> **Job item**: The required output is the lines from the one with "long lasting, to" through the end of the data, repeated verbatim, with no pictures included.

★ ★ ★

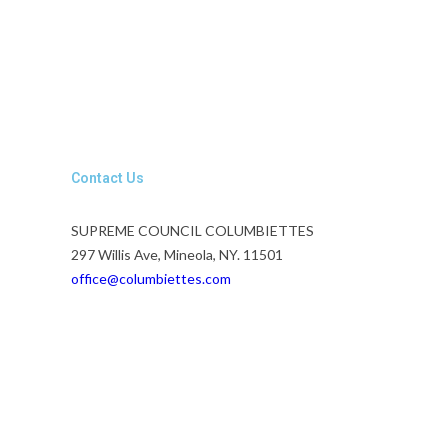
Contact Us
SUPREME COUNCIL COLUMBIETTES
297 Willis Ave, Mineola, NY. 11501
office@columbiettes.com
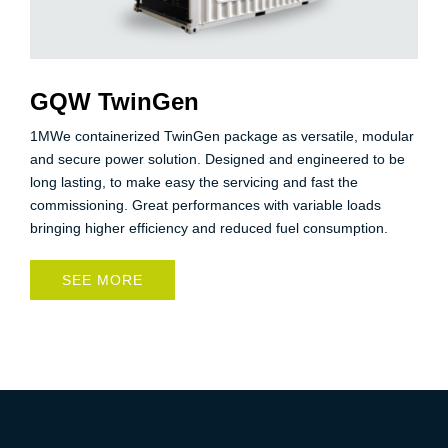
GQW TwinGen
1MWe containerized TwinGen package as versatile, modular
and secure power solution. Designed and engineered to be
long lasting, to make easy the servicing and fast the
commissioning. Great performances with variable loads
bringing higher efficiency and reduced fuel consumption.
SEE MORE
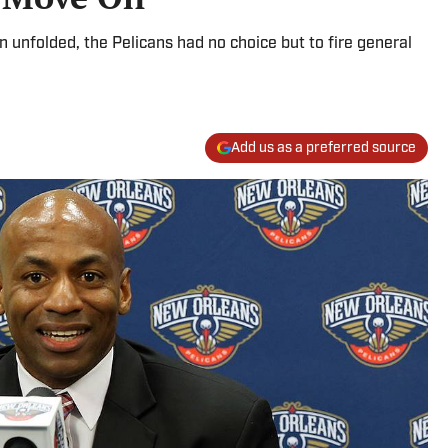
 unfolded, the Pelicans had no choice but to fire general
Add us as a preferred source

★ ★ ★

> **Completed exercise**:
long lasting, to make easy the servicing and fast the
commissioning. Great performances with variable loads
bringing higher efficiency and reduced fuel consumption.
SEE MORE
 unfolded, the Pelicans had no choice but to fire general
Add us as a preferred source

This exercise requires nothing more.